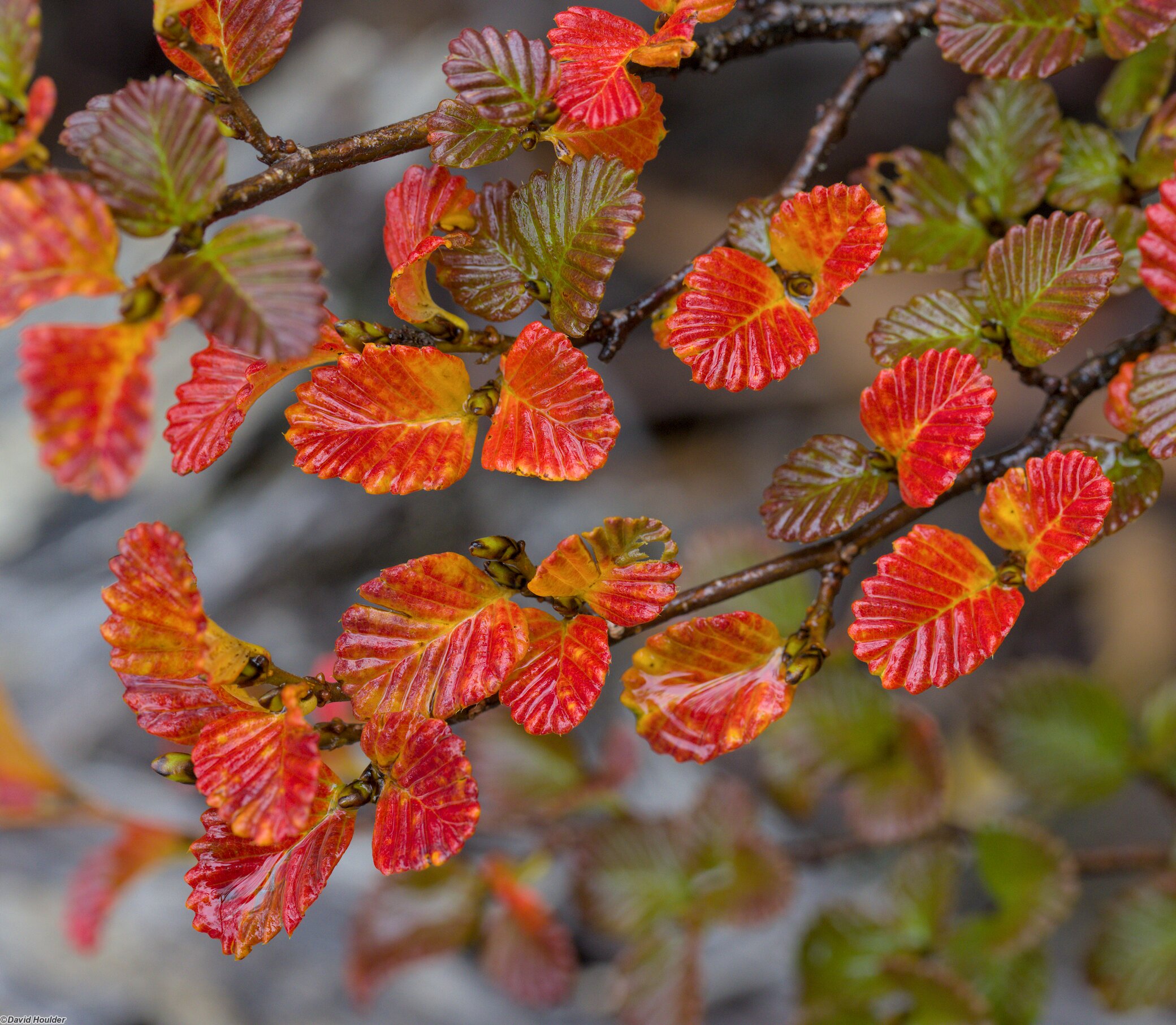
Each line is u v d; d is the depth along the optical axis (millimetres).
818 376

==

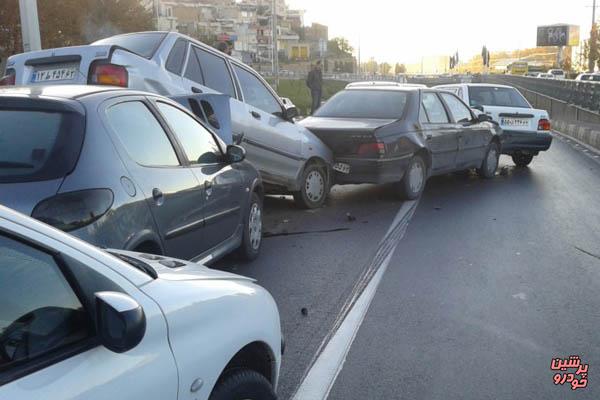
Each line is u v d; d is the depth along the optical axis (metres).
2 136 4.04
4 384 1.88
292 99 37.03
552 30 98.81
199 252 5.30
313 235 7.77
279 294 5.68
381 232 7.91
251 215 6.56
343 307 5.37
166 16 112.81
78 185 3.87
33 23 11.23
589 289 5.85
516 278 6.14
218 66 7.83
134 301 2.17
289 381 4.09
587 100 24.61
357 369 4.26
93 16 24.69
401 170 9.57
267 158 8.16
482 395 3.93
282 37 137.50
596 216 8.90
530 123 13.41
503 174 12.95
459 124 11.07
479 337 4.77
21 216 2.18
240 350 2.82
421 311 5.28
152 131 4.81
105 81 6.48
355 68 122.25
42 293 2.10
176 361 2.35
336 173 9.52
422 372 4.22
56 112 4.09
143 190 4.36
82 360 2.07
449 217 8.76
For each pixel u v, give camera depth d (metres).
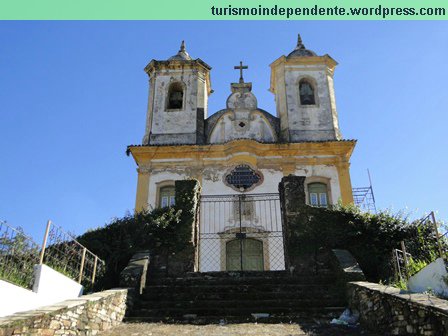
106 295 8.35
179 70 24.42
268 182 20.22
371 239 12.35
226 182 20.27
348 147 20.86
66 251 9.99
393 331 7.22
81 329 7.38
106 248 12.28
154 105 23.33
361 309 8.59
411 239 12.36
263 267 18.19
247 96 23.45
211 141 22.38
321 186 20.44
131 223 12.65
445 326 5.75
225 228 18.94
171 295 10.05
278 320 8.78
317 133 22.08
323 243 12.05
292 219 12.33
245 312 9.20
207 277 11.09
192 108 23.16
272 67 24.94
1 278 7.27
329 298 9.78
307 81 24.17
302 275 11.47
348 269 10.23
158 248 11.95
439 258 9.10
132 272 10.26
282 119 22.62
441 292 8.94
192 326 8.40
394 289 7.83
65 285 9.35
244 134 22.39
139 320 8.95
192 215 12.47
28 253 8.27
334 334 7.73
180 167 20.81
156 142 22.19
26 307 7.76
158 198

GOAL OF THE EXERCISE: Of all the entries above, repeat only the lines from the line that has "348 147 20.86" to the line that has "439 258 9.10", both lines included, exactly.

TASK SOLUTION:
348 147 20.86
66 251 9.99
393 331 7.22
81 329 7.38
106 248 12.28
154 105 23.33
361 309 8.59
411 239 12.36
263 267 18.19
247 96 23.45
211 141 22.38
321 186 20.44
131 223 12.65
445 326 5.75
225 228 18.94
171 295 10.05
278 320 8.78
317 133 22.08
323 243 12.05
292 219 12.33
245 312 9.20
207 277 11.09
192 108 23.16
272 67 24.94
1 278 7.27
329 298 9.78
307 81 24.17
302 275 11.47
348 269 10.23
158 248 11.95
439 258 9.10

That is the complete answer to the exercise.